Idealnya, revitalisasi Pasar Pagi diikuti secara bertahap terhadap revitalisasi pasar-pasar tradisional lainnya sesuai segmentasi kewilayahannya masing-masing. Pengalaman best practice yang cukup menarik menjadi rujukan pembelajaran adalah pasar tradisional Oro-oro Dowo Malang. Secara fisik tidak ada kelebihan mendasar, kecuali terhadap hal adanya keseimbangan antara kapasitas pasar dengan pedagang dan pengunjung, lingkungan yang bersih (tidak becek), tidak ada suasana kumuh/semrawut, serta tisak diperkenankannya pedagang membawa barang dagangan yang masih diperlukan pembersihan sebelum dijual, seperti ikan dan ayam.
Hal menarik lainnya, di Pasar Oro-oro Dowo ini disediakan stan (booth) kuliner hanya menjaul satu produk jajanan/makanan, sehingga tidak ada persaingan. Lingkungan pasar yang bersih maka tercipta wisata kuliner keluarga, dimana ibu rumah tangga berbelanja komoditi pangan beserta sembako dan buah-buahan, sedangkan bapak sebagai kepala rumah tangga bersama anak/cucunya makan (“sarapan”) bersama sembari menunggu ibu/isteri berbelanja. Tersedia pula kedai kopi untuk sekedar menunggu Tidak ada perbedaan strata sosial, mengingat terutama di saat hari libur masyarakat cenderung mencari suasana berbeda sebagai alternatif untuk belanja.
![]() |
![]() |
![]() |
Suasana Pasar Oro-oro Dowo Malang yang bersih, rapi dan tertata dengan baik |
Pada tahun 1990-an di lingkungan berdekatan dengan pasar Pasar Pagi, masyarakat Samarinda tentunya masih ada yang ingat “Pasar Seng” yang menjajakan makanan khas Kalimantan. Pasar Seng ini dapat dihidupkan kembali, tapi tempatnya digeser ke kawasan Citra Niaga. Disamping menyediakan tempat tersendiri di Pasar Pagi (hasil revitalisasi), sebagaimana di Kota Sola. Ikon pasar tradisional di Solo adalah kuilner khas Solo yang melegenda, sehigga ada kesan belum ke Kota Solo, apabila belum menjajal jajanan/makanan di pasar tradisional. Sama halnya dengan Pasar Atom lawas di Surabaya, jajanan/makanan legendaris merupakan salah satu nilai jual yang menjadikannya tetap eksis hingga sekarang ini
Pengaturan space ruangan pasar merupakan hal krusial, hindari kesan adanya lahan kering dan lahan basah, semakin banyak pengunjung/pembeli yang lalu-lalang maka dikatakan sebagai lahan basah.
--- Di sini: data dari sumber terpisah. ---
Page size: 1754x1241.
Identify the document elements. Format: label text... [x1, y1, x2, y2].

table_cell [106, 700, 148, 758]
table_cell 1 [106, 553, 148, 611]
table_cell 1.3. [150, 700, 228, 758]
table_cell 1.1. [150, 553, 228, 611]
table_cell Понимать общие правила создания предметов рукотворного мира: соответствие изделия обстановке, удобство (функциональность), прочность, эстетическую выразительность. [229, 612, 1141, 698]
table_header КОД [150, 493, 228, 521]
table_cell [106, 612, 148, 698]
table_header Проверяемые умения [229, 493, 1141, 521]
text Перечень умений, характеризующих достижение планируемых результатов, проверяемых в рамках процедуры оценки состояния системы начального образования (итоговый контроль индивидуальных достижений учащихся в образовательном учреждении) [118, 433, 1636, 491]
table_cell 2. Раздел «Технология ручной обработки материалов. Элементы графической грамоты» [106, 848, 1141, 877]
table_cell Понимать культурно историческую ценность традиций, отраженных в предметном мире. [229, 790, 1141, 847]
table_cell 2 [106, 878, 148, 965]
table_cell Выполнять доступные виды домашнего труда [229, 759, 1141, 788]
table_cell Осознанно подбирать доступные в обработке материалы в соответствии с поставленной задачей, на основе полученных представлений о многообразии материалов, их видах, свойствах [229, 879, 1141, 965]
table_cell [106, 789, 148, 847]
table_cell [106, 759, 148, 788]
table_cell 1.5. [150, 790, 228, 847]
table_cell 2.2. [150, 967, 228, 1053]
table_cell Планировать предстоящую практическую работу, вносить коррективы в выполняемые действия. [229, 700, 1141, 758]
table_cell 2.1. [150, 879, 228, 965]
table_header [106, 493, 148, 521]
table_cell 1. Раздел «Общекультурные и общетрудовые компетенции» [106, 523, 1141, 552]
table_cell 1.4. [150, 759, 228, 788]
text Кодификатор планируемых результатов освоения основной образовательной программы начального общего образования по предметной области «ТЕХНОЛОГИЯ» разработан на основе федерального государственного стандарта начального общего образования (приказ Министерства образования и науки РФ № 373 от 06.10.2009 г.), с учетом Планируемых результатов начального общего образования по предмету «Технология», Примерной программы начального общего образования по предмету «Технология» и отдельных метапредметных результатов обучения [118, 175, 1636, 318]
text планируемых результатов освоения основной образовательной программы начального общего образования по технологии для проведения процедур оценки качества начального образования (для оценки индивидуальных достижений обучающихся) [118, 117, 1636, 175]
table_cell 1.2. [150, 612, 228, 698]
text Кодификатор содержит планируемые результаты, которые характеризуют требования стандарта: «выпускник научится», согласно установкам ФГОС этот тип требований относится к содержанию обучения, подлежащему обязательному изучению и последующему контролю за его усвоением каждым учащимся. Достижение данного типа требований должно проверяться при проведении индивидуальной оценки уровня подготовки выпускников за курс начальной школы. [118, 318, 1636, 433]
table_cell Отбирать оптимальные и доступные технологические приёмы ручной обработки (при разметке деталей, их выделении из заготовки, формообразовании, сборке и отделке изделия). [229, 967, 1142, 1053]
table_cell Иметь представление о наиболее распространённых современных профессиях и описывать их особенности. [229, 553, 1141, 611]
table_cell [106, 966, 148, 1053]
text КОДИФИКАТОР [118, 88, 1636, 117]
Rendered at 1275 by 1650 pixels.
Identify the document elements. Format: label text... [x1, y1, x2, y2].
Beberapa pengalaman membuktikan bahwa revitalisasi pasar bersifat vertikal maka lantai paling atas akan sepi pengunjung yang terjadi secara berlahan. Pertanyaannya; apakah saat mendesain space ruangan pasar sudah dilakukan survei, untuk mengetahui persepsi pedagang/pengunjung pasar.
Lahan parkir perlu diperhatikan, khususnya kantong-kantong parkir liar termasuk pedagang yang membludak hingga keluar pasar. Langkah penertiban pelu dilakukan tapi tidak mematikan periok nasi orang.
- Tulisan ini tidak ada tendensi apapun, kecuali sebatas keinginan untuk memberikan masukan kepada Pemerintah Kota Samarinda. Dan apa yang dituliskan merupakan pendapat pribadi semata berdasaekan pengalaman, pengetahuan yang dimiliki dan pengamatan langsung.